How would I solve the following problem on the limit of a sequence?

Question

I am a little confused as to how I can compute the limit for this. I know the sequence comes out to be $x^2 = 2x + 1$ but I am not sure how to proceed further.

Any help?

Answer 1

If $$a_{n+1}=2a_{n}+a_{n-1}$$ then $${a_{n+1}\over a_n} = 2+{1\over {a_{n}\over a_{n-1}}}$$

Write: $b_n = {a_{n}\over a_{n-1}}$ then we have $$ b_{n+1}= 2+{1\over b_n}$$ Let $b= \lim_{n\to \infty} b_n$ (here you must prove first that $b$ exist) then we have to solve: $$b = 2+{1\over b}$$ and we get $b^2-2b-1=0$ so $b= 1\pm \sqrt{2}$...

Answer 2

From solving the characteristic equation, you know that the general solution of the recurrence is of the form

$$a_n=c_0r_0^n+c_1r_1^n$$ where $r_0,r_1$ are the roots.
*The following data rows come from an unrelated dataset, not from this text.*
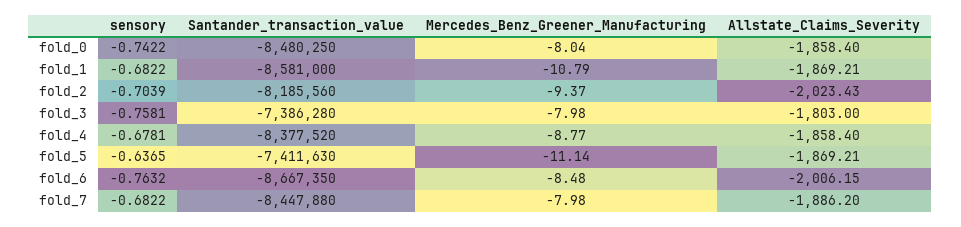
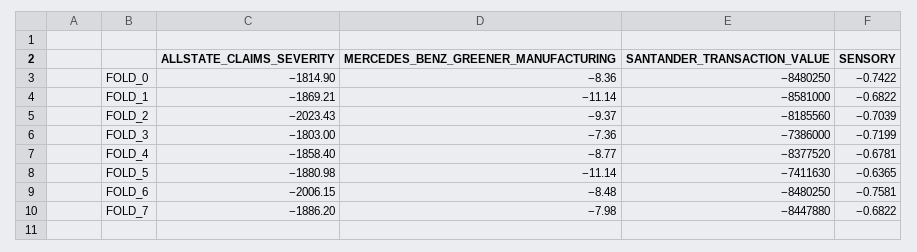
  {
    "sensory": {
      "fold_0": -0.7422,
      "fold_1": -0.6822,
      "fold_2": -0.7039,
-     "fold_3": -0.7581,
+     "fold_3": -0.7199,
      "fold_4": -0.6781,
      "fold_5": -0.6365,
-     "fold_6": -0.7632,
+     "fold_6": -0.7581,
      "fold_7": -0.6822
    },
    "Santander_transaction_value": {
      "fold_0": -8480250,
      "fold_1": -8581000,
      "fold_2": -8185560,
-     "fold_3": -7386280,
+     "fold_3": -7386000,
      "fold_4": -8377520,
      "fold_5": -7411630,
-     "fold_6": -8667350,
+     "fold_6": -8480250,
      "fold_7": -8447880
    },
    "Mercedes_Benz_Greener_Manufacturing": {
-     "fold_0": -8.04,
+     "fold_0": -8.36,
-     "fold_1": -10.79,
+     "fold_1": -11.14,
      "fold_2": -9.37,
-     "fold_3": -7.98,
+     "fold_3": -7.36,
      "fold_4": -8.77,
      "fold_5": -11.14,
      "fold_6": -8.48,
      "fold_7": -7.98
    },
    "Allstate_Claims_Severity": {
-     "fold_0": -1858.4,
+     "fold_0": -1814.9,
      "fold_1": -1869.21,
      "fold_2": -2023.43,
      "fold_3": -1803,
      "fold_4": -1858.4,
-     "fold_5": -1869.21,
+     "fold_5": -1880.98,
      "fold_6": -2006.15,
      "fold_7": -1886.2
    }
  }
Then, assuming $|r_0|>|r_1|$,

$$\frac{a_{n+1}}{a_n}=\frac{c_0r_0^{n+1}+c_1r_1^{n+1}}{c_0r_0^n+c_1r_1^n}=\frac{r_0+r_1\dfrac{c_1}{c_0}\left(\dfrac{r_1}{r_0}\right)^n}{1+\dfrac{c_1}{c_0}\left(\dfrac{r_1}{r_0}\right)^n}$$ tends to $r_0$, provided $c_0\ne0$